The assassination of conservative activist Charlie Kirk has understandably prompted intense reactions from people across the political spectrum, some productive and some not. But perhaps the bravest and most noble reaction comes from Kirk’s widow, Erika.
Calling upon her Christian faith, Erika Kirk declared before a massive audience at State Farm Stadium in Glendale, Arizona that she forgives the killer.
“I forgive him because it was what Christ did and is what Charlie would do,” she said. “The answer to hate is not hate. The answer we know from the gospel is love and always love. Love for our enemies and love for those who persecute us.”
Whether someone has religious convictions or not, that is a show of strength rarely seen in the thin-skinned, perpetually hostile political climate of the last many years.
Erika Kirk has also committed to continuing her late husband’s mission as CEO of Turning Point USA. “[Y[es, campus events will continue and we will continue to hold debates and dialogue,” she said.
While the murderer of her husband wished to silence Charlie Kirk’s message, Kirk’s legacy of engaging with people he disagreed with in an open forum will hopefully live on.
It’s all a lesson instructive to both sides of the political spectrum.
American political rhetoric has become utterly hysterical, with both sides taking the old cliche that “the next election is the most important of our lifetime” to grandiose heights never before seen.
Instead of developing arguments or persuading people, both sides have retreated to their silos and erected their own media echo chambers. With so little exposure to the other side, it’s so much easier now to view people with different viewpoints as caricatured “enemies” rather than as people with different ways of seeing things.
That’s what made Charlie Kirk’s effort so effective and distinctive. He didn’t just talk to his own tribe, he talked through ideas and encouraged others to do the same. That’s why his death has impacted so many people.
We are hopeful that both sides use this tragedy to dial back the hysterics and commit to better rhetoric and more dialogue.

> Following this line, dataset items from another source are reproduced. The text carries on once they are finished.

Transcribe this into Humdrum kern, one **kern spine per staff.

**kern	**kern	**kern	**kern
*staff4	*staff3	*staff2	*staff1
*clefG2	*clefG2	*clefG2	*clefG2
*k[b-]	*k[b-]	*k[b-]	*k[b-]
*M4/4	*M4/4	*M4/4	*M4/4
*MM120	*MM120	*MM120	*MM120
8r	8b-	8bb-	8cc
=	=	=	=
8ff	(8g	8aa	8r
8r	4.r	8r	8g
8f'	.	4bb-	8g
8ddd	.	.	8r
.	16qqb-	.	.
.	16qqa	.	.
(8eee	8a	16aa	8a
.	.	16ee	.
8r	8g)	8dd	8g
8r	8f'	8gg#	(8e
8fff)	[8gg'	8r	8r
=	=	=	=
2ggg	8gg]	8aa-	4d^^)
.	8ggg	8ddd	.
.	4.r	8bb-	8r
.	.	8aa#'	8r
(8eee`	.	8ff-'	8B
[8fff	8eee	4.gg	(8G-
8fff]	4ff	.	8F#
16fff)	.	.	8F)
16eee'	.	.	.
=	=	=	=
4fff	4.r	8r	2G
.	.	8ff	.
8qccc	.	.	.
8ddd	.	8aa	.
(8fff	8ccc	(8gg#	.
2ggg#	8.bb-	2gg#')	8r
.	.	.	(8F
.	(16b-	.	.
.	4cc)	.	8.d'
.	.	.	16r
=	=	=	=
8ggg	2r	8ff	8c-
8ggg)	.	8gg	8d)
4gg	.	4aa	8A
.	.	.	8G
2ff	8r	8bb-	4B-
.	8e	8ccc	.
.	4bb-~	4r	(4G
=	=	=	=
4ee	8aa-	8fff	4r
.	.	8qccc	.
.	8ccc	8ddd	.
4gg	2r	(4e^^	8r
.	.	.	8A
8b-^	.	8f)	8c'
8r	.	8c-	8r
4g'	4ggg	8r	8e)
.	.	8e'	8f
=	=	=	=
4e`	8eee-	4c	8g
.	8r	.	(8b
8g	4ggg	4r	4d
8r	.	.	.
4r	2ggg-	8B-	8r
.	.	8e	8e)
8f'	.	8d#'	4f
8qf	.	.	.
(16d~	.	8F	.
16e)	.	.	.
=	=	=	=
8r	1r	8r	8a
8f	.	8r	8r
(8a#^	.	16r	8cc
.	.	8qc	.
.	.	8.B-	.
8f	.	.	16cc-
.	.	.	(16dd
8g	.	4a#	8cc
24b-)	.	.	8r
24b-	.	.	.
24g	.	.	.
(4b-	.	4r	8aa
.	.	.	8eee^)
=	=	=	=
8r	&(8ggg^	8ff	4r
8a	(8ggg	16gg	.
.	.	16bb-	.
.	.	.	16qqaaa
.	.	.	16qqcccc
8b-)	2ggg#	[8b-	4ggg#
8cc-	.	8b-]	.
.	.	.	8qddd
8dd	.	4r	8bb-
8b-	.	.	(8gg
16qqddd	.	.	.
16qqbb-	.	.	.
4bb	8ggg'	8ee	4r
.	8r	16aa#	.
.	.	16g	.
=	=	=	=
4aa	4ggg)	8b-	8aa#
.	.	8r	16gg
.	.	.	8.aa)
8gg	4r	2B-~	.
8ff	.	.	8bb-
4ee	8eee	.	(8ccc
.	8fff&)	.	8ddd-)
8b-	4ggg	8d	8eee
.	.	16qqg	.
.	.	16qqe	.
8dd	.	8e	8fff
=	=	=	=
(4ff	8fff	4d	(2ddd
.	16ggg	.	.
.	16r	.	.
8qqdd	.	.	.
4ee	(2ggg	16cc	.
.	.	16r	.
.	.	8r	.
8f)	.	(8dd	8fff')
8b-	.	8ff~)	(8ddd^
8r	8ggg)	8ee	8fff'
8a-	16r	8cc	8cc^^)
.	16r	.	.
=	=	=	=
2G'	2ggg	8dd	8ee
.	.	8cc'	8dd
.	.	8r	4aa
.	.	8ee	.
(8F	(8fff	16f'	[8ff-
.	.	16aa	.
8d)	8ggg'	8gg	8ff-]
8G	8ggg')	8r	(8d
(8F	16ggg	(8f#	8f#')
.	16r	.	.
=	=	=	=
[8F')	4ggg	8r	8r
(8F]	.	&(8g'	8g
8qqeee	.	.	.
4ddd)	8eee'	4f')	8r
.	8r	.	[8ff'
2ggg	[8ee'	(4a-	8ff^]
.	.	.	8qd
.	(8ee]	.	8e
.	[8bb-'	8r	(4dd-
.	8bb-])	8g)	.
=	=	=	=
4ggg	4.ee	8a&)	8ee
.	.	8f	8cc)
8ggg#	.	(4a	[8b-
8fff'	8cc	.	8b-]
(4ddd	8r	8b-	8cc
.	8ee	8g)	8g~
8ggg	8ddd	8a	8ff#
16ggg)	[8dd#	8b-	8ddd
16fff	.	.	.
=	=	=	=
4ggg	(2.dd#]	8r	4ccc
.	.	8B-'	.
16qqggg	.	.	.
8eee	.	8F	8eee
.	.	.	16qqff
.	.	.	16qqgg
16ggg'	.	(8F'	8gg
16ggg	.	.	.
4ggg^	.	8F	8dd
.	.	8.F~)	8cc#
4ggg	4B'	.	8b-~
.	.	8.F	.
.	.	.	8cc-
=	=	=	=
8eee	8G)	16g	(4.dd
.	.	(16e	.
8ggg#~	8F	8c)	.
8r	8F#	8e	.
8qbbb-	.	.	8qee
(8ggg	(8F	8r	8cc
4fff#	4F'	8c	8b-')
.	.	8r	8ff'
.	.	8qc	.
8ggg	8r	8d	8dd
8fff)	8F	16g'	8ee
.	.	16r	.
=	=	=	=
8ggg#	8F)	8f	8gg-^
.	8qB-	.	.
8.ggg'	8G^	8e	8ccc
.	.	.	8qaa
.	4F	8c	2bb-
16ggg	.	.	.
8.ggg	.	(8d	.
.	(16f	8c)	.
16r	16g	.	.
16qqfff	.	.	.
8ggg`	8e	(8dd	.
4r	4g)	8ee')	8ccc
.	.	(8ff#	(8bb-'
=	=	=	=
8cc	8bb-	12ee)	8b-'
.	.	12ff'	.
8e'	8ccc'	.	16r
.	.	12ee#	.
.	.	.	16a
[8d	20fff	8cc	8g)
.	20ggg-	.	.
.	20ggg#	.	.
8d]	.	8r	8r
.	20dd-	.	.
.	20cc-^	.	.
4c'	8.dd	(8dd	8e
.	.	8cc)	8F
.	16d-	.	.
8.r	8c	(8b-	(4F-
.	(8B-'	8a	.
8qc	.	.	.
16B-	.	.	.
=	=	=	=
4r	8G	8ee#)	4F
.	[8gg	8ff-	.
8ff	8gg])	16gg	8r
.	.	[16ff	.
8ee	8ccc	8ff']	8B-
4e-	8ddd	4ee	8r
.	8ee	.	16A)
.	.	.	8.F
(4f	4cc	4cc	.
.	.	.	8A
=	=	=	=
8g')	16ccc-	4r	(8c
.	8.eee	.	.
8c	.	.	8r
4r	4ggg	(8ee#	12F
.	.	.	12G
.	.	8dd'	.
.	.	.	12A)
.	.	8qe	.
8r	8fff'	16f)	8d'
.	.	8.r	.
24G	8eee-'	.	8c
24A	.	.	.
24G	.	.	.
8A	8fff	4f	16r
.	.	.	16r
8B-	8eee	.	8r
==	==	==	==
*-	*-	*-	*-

We can only hope that the left, which is still sorting itself out after its humiliating defeat in the 2024 elections, realizes that it cannot keep up the hysterics of the last decade. It is the left, after all, that championed cancel culture as a method of political intimidation, elevated the idea that words are violence and has taken to calling every Republican the next Hitler since forever.
Whether it’s the ongoing digital witch hunt against every single person who utters anything critical of Charlie Kirk or the recent federal jawboning of broadcasters to temporarily suspend Jimmy Kimmel’s late-night show, the right needs to go beyond mere vengeance and follow Kirk’s lead.
The right must not devolve into an inverse of the woke mobs of the last many years who terrorized Americans with threats of firings for saying mildly conservative things.
If you are confident in your ideas, you should not fear free speech.